Pubs
Beer has been brewed in the UK for centuries, better for people to drink than local water as its processing included boiling and the yeast and alcohol involved killed harmful bugs that could result in cholera and other devastating diseases. Early beer was primarily a carbohydrate rich food ‘a soupy beverage’, in medieval times three fermentations were used providing a strong brew for men down to a weak 2.5% alcohol level drink for children.
It was during the First World War that Prime Minister, David Lloyd George, introduced the first nationwide regulations relating to the consumption and sale of alcohol. He considered it an issue of home front national security, stating we are “fighting Germans, Austrians and Drink, and as far as I can see the greatest foe is Drink”. He introduced regulations on the strength of beer, banned the buying of drinks for others in pubs and introduced opening hours.

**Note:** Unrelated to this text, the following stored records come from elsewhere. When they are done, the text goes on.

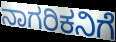
ನಾಗರಿಕನಿಗೆ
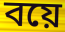
বয়ে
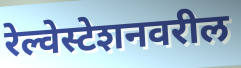
रेल्वेस्टेशनवरील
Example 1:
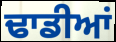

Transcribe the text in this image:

ਢਾਡੀਆਂ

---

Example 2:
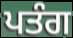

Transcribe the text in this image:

ਪਤੰਗ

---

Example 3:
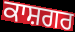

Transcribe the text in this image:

ਕਾਸ਼ਗਰ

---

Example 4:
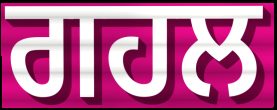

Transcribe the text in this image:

ਗਹਲ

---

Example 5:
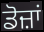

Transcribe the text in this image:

ਡੋਜ਼ਾਂ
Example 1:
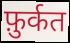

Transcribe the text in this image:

फ़ुर्कत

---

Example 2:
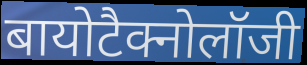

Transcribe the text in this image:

बायोटैक्नोलॉजी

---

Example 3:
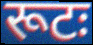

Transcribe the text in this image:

रूटः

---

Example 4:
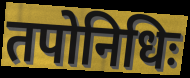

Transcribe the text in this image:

तपोनिधिः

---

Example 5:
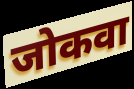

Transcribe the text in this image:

जोकवा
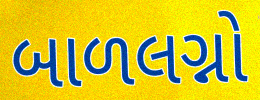
બાળલગ્નો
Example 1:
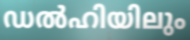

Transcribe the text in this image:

ഡൽഹിയിലും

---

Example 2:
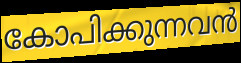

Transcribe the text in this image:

കോപിക്കുന്നവൻ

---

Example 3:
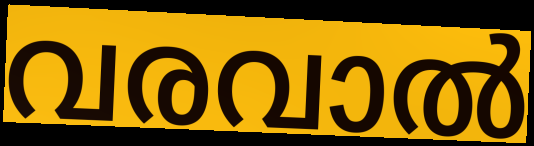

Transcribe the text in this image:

വരവാൽ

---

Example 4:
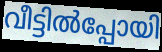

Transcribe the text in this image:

വീട്ടിൽപ്പോയി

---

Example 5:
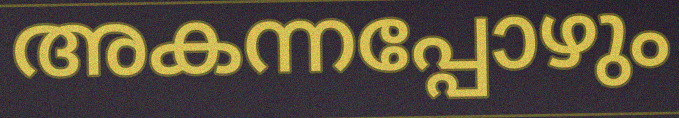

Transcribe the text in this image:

അകന്നപ്പോഴും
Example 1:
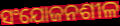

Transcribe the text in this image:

ସଂଯୋଜନଶୀଳ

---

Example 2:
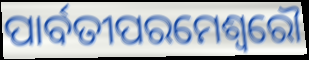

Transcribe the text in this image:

ପାର୍ବତୀପରମେଶ୍ଵରୌ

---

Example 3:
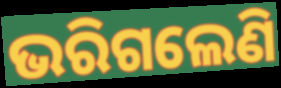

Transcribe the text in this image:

ଭରିଗଲେଣି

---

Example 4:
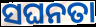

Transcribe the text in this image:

ସଘନତା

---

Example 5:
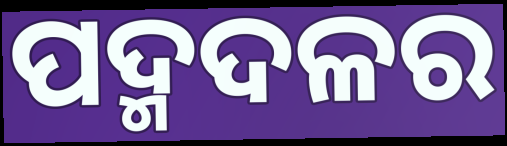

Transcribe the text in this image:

ପଦ୍ମଦଳର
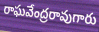
రాఘవేంద్రరావుగారు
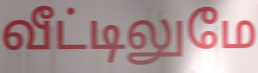
வீட்டிலுமே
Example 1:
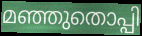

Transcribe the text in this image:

മഞ്ഞുതൊപ്പി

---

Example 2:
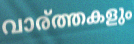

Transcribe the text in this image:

വാര്ത്തകളും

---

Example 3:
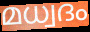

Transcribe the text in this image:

മധ്വദം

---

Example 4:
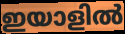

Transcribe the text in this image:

ഇയാളിൽ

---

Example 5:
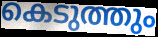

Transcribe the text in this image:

കെടുത്തും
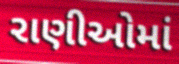
રાણીઓમાં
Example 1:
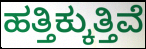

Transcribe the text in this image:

ಹತ್ತಿಕ್ಕುತ್ತಿವೆ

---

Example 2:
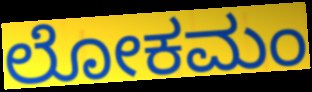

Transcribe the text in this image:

ಲೋಕಮಂ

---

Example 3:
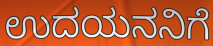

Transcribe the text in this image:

ಉದಯನನಿಗೆ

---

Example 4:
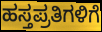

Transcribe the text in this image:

ಹಸ್ತಪ್ರತಿಗಳಿಗೆ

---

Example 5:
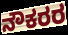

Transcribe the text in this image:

ನೌಕರರ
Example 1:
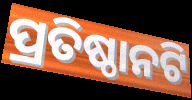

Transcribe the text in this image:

ପ୍ରତିଷ୍ଠାନଟି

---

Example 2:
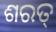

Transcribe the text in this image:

ଶରତ୍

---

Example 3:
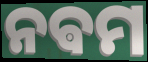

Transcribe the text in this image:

ନଵମ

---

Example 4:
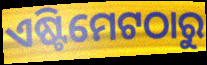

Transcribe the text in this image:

ଏଷ୍ଟିମେଟଠାରୁ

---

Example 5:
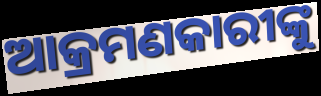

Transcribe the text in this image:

ଆକ୍ରମଣକାରୀଙ୍କୁ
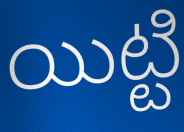
యిట్టి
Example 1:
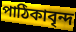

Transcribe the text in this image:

পাঠিকাবৃন্দ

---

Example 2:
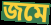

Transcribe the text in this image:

জমে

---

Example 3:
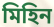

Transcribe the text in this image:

মিহিন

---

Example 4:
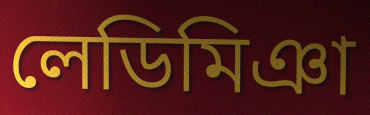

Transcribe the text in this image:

লেডিমিঞা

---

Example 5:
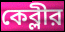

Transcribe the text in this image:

কেব্লীর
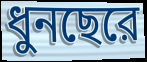
ধুনছেরে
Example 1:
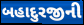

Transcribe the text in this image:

બહાદુરજીની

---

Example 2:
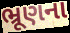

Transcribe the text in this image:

ભ્રૂણના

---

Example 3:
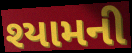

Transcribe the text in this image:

શ્યામની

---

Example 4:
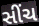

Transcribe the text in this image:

સીંચ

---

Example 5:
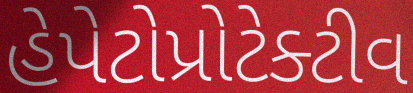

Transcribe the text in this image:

હેપેટોપ્રોટેક્ટીવ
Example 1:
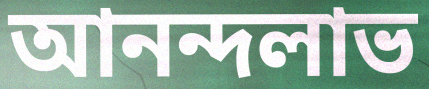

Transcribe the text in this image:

আনন্দলাভ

The people of Passenham, Deanshanger and Puxley have had beer supplied through beer retailers (often domestic homes), inns and public houses. The 1847 Post Office Directory has entries listed for Deanshanger traders Thomas Blunsom and Mrs Ann Clark as Beer Retailers and Daniel Canvin as a Beer Retailer, owner of The Fox and Hounds and a Wheelwright. Ann Clark along with John Foddy is still listed as a beer retailer in 1862. Owners of larger Manor houses and farms often brewed beer for their domestic consumption.
Deanshanger has been the centre for the areas public houses. The Fox and Hounds (now the CoOperative store) was originally a different building to that we know today, it became integrated within the site of the Oxide Works and was used as an office. The current shop was first an Inn, then a Hotel, before becoming just a public house. The Duke’s Head located off The Green had a large outbuilding to its rear with a stage that was sometimes used as an indoor community space, theatre and dance hall and its proprietor was listed as Benjamin Stratford in 1847. The Woodman’s Arms off the High Street had a yard with a couple of cottages that were sold by Sgt Major Linnegar, the proprietor, when he was recalled into the Army in 1915. The original Rose and Crown was a thatched building in the hamlet of Little London. The replacement building on the corner of Folly Road and Little London which was built in the late 1930s is now a residential property but retains the pub insignia on its exterior. The only operational pub surviving today is The Beehive and is owned by the Charles Wells Brewery Company, although many of the Victorian images show that it had been part of the Newport Pagnell Brewery Company.